Austin Merritt of Software Advice is a proponent of EHR and has written a column that identifies what he sees as major reasons why EHR adoption may fail:
Our concern is that the subsidies won’t change healthcare providers’ late adopter mindsets about information technology. Providers may jump at “free software†and try to avoid penalties (starting in 2015), but will they:
- Truly believe in the value of an EHR over traditional paper charts?
- Take a leadership role in advocating adoption of the new EHR in their practice?
- Change their old workflows to match the best practices in leading EHRs?
- Ride out the difficult stages of new software adoption and change management?
- Take part in intensive training to learn the new system?
I don’t know that providers need to truly believe in something before they implement it — or even after they implement it. As a healthcare provider, there are many things I must do or need to do for a variety of reasons, regardless of whether I believe in their value. Indeed, when it comes to EMR/EHR, I think that skepticism is an appropriate attitude until we see more evidence of their actual value and and demonstrations of adequate security.
While most sources talk about reducing prescription errors, etc., what advantages do EHR actually offer to those in the field of mental health who are not dealing with prescription-writing? Electronic records pose even greater risks in terms of security than paper records. Has anyone seen any health-related breaches where the amount of exposed or potentially compromised data was larger for a paper breach than an electronic breach? I haven’t.

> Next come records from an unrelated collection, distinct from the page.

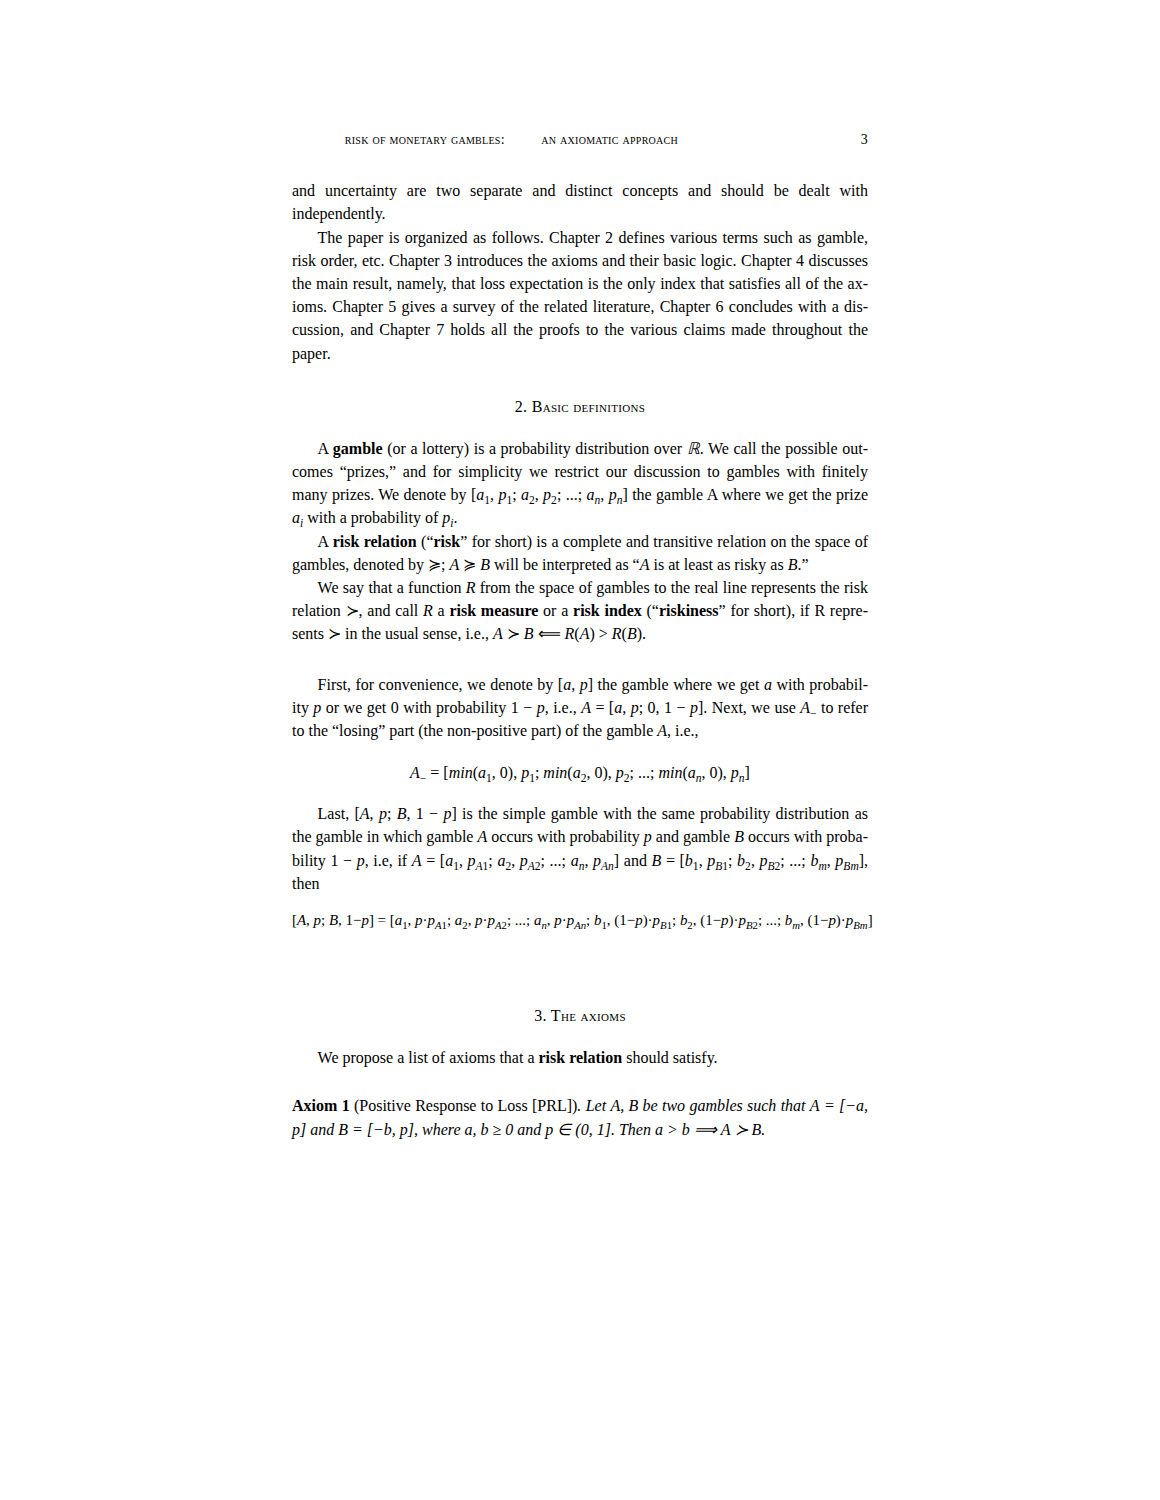risk of monetary gambles: an axiomatic approach 3
and uncertainty are two separate and distinct concepts and should be dealt with independently.
The paper is organized as follows. Chapter 2 defines various terms such as gamble, risk order, etc. Chapter 3 introduces the axioms and their basic logic. Chapter 4 discusses the main result, namely, that loss expectation is the only index that satisfies all of the axioms. Chapter 5 gives a survey of the related literature, Chapter 6 concludes with a discussion, and Chapter 7 holds all the proofs to the various claims made throughout the paper.
2. Basic definitions
A gamble (or a lottery) is a probability distribution over ℝ. We call the possible outcomes “prizes,” and for simplicity we restrict our discussion to gambles with finitely many prizes. We denote by [a1, p1; a2, p2; ...; an, pn] the gamble A where we get the prize ai with a probability of pi.
A risk relation (“risk” for short) is a complete and transitive relation on the space of gambles, denoted by ≽; A ≽ B will be interpreted as “A is at least as risky as B.”
We say that a function R from the space of gambles to the real line represents the risk relation ≻, and call R a risk measure or a risk index (“riskiness” for short), if R represents ≻ in the usual sense, i.e., A ≻ B ⟸ R(A) > R(B).
First, for convenience, we denote by [a, p] the gamble where we get a with probability p or we get 0 with probability 1 − p, i.e., A = [a, p; 0, 1 − p]. Next, we use A− to refer to the “losing” part (the non-positive part) of the gamble A, i.e.,
A− = [min(a1, 0), p1; min(a2, 0), p2; ...; min(an, 0), pn]
Last, [A, p; B, 1 − p] is the simple gamble with the same probability distribution as the gamble in which gamble A occurs with probability p and gamble B occurs with probability 1 − p, i.e, if A = [a1, pA1; a2, pA2; ...; an, pAn] and B = [b1, pB1; b2, pB2; ...; bm, pBm], then
[A, p; B, 1−p] = [a1, p·pA1; a2, p·pA2; ...; an, p·pAn; b1, (1−p)·pB1; b2, (1−p)·pB2; ...; bm, (1−p)·pBm]
3. The axioms
We propose a list of axioms that a risk relation should satisfy.
Axiom 1 (Positive Response to Loss [PRL]). Let A, B be two gambles such that A = [−a, p] and B = [−b, p], where a, b ≥ 0 and p ∈ (0, 1]. Then a > b ⟹ A ≻ B.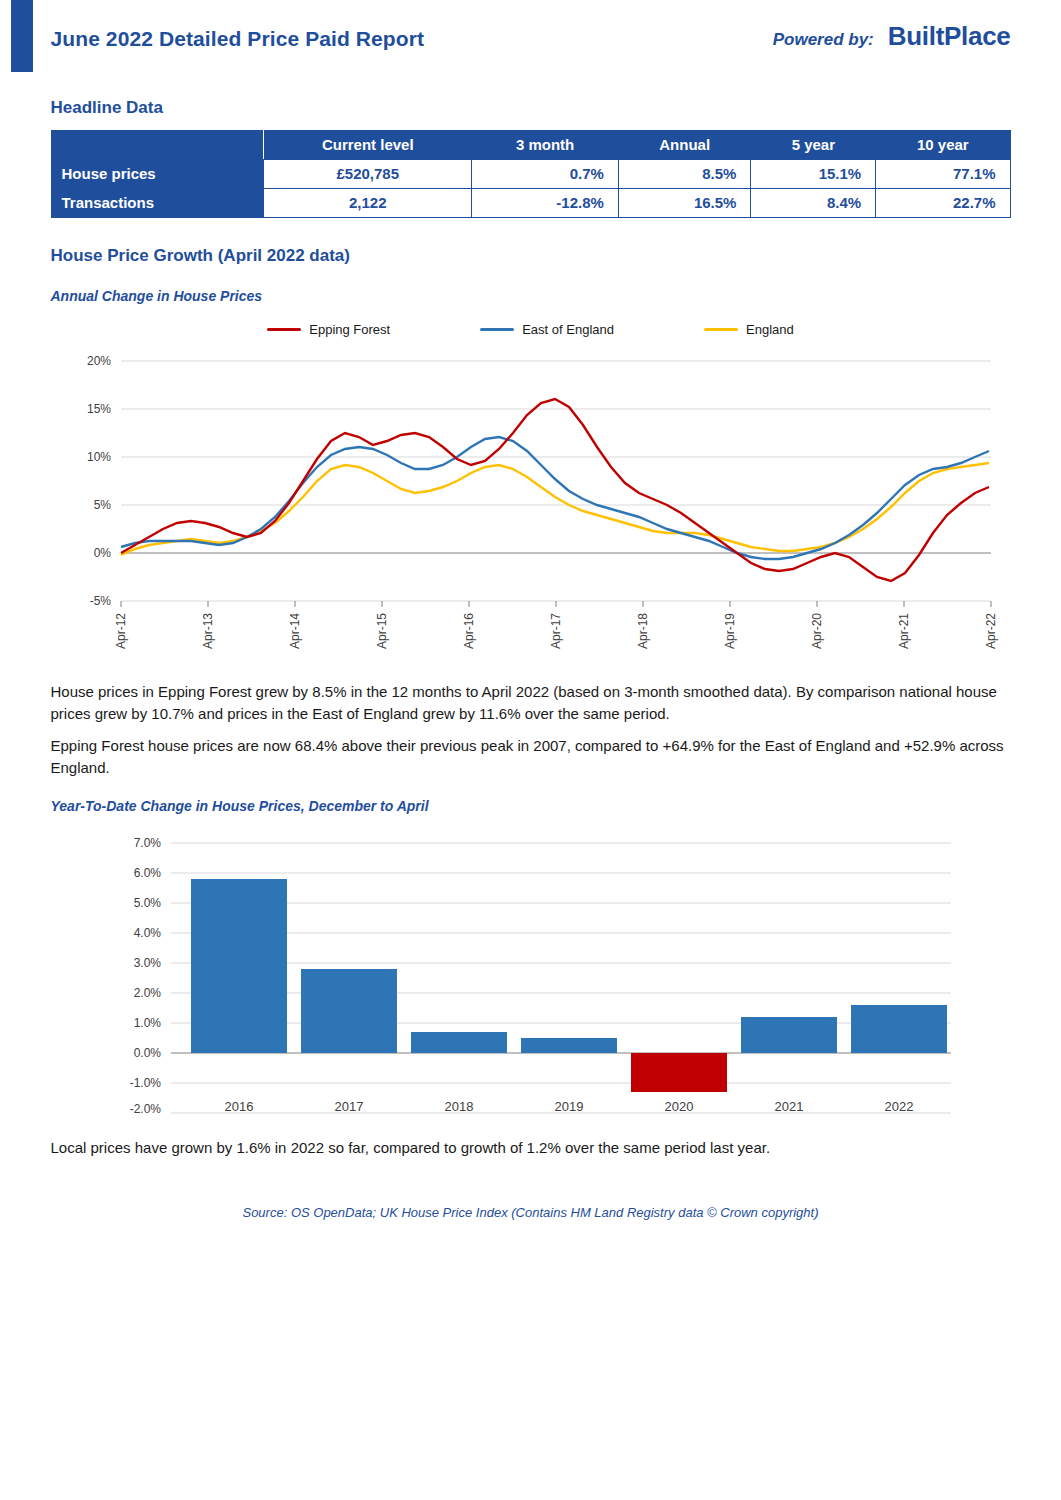June 2022 Detailed Price Paid Report
Powered by: Built Place
Headline Data
| | Current level | 3 month | Annual | 5 year | 10 year |
| --- | --- | --- | --- | --- | --- |
| House prices | £520,785 | 0.7% | 8.5% | 15.1% | 77.1% |
| Transactions | 2,122 | -12.8% | 16.5% | 8.4% | 22.7% |
House Price Growth (April 2022 data)
Annual Change in House Prices
Epping Forest East of England England
20% 15% 10% 5% 0% -5% Apr-12 Apr-13 Apr-14 Apr-15 Apr-16 Apr-17 Apr-18 Apr-19 Apr-20 Apr-21 Apr-22
House prices in Epping Forest grew by 8.5% in the 12 months to April 2022 (based on 3-month smoothed data). By comparison national house prices grew by 10.7% and prices in the East of England grew by 11.6% over the same period.
Epping Forest house prices are now 68.4% above their previous peak in 2007, compared to +64.9% for the East of England and +52.9% across England.
Year-To-Date Change in House Prices, December to April
7.0% 6.0% 5.0% 4.0% 3.0% 2.0% 1.0% 0.0% -1.0% -2.0% 2016 2017 2018 2019 2020 2021 2022
Local prices have grown by 1.6% in 2022 so far, compared to growth of 1.2% over the same period last year.
Source: OS OpenData; UK House Price Index (Contains HM Land Registry data © Crown copyright)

Austin makes five recommendations:
1. Become a project manager.
2. Rally everyone else.
3. Buy the best training you can.
4. KISS: Keep It Simple, Stupid.
5. Be prepare to practice differently.
In these tough economic times, I wonder how realistic some of this is.

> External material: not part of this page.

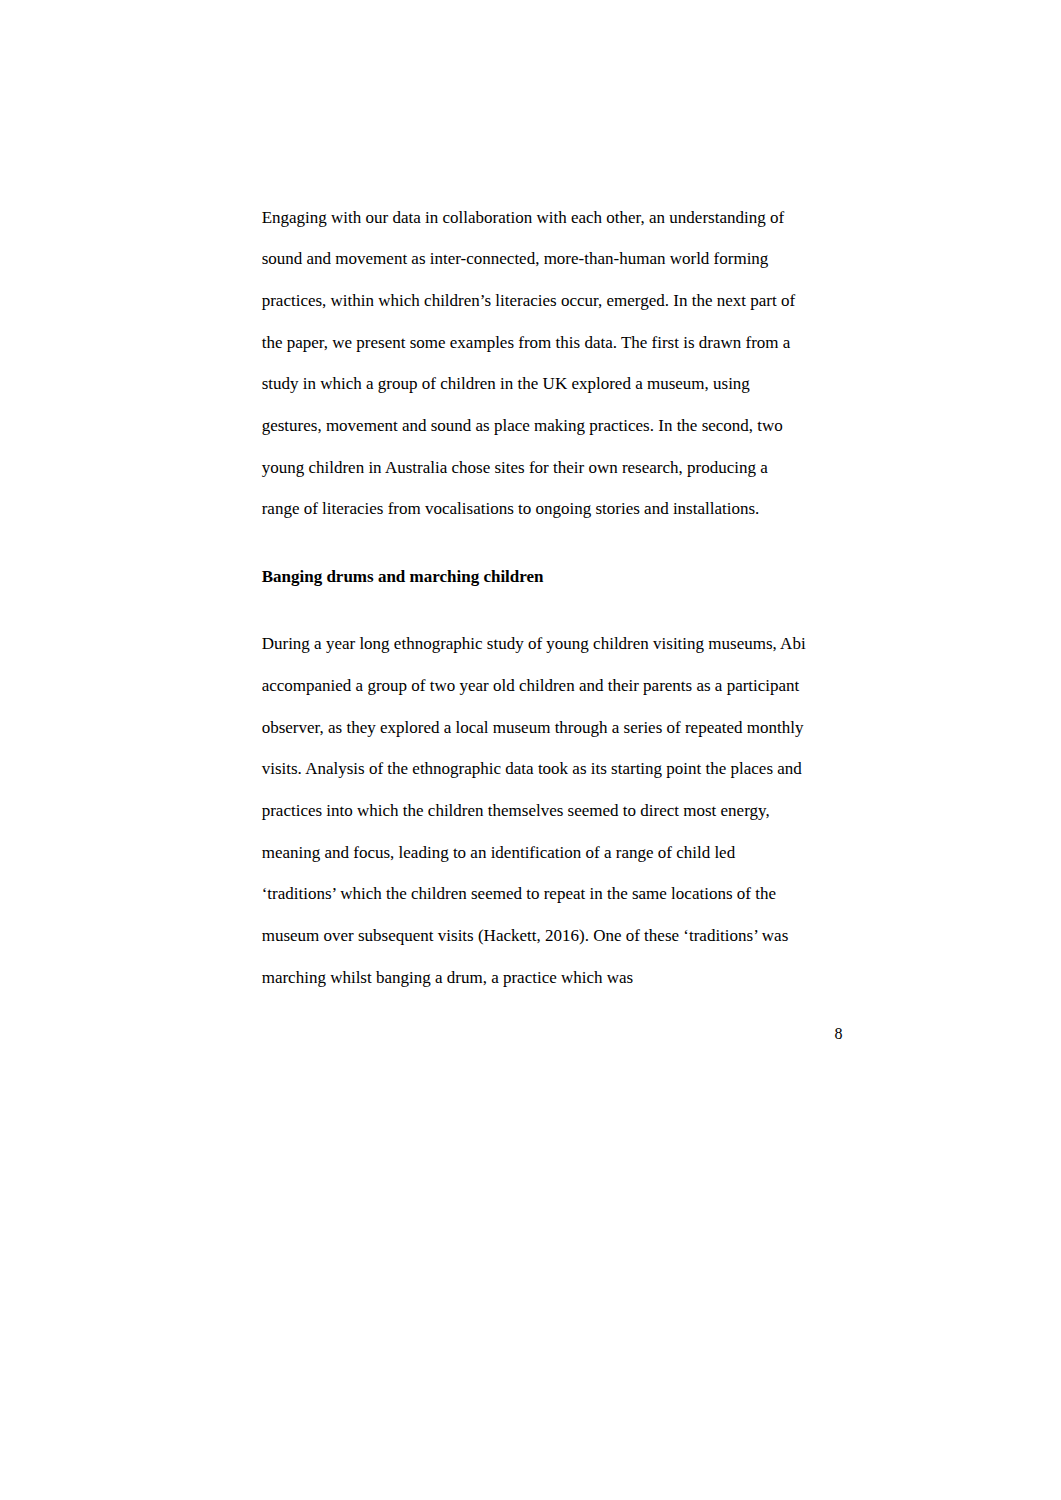Engaging with our data in collaboration with each other, an understanding of sound and movement as inter-connected, more-than-human world forming practices, within which children’s literacies occur, emerged. In the next part of the paper, we present some examples from this data. The first is drawn from a study in which a group of children in the UK explored a museum, using gestures, movement and sound as place making practices. In the second, two young children in Australia chose sites for their own research, producing a range of literacies from vocalisations to ongoing stories and installations.
Banging drums and marching children
During a year long ethnographic study of young children visiting museums, Abi accompanied a group of two year old children and their parents as a participant observer, as they explored a local museum through a series of repeated monthly visits. Analysis of the ethnographic data took as its starting point the places and practices into which the children themselves seemed to direct most energy, meaning and focus, leading to an identification of a range of child led ‘traditions’ which the children seemed to repeat in the same locations of the museum over subsequent visits (Hackett, 2016). One of these ‘traditions’ was marching whilst banging a drum, a practice which was
8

Switching over to EMR/EHR, even gradually, is a huge investment of time and money. Doctors who are already squeezing in too many patients to too little time are now supposed to be project managers? Clinics that may be laying off clinical staff are going to hire IT consultants? This doesn’t sound that likely to me.
While I understand the “don’t blame the software” viewpoint, I know from experience that even when you try to investigate to find the right software for your needs, you may wind up investing time and money in a product or system that does not serve you well down the road and that instead of making your life easier and more productive, becomes the application from hell. This is not a problem specific to EHR, of course. Unless the software has backwards compatibility, health care professionals may find themselves in a real mess down the road, assuming that they can even get started.
What do others think?
Update: Jeff Drummon offers a different take/reaction on his blog.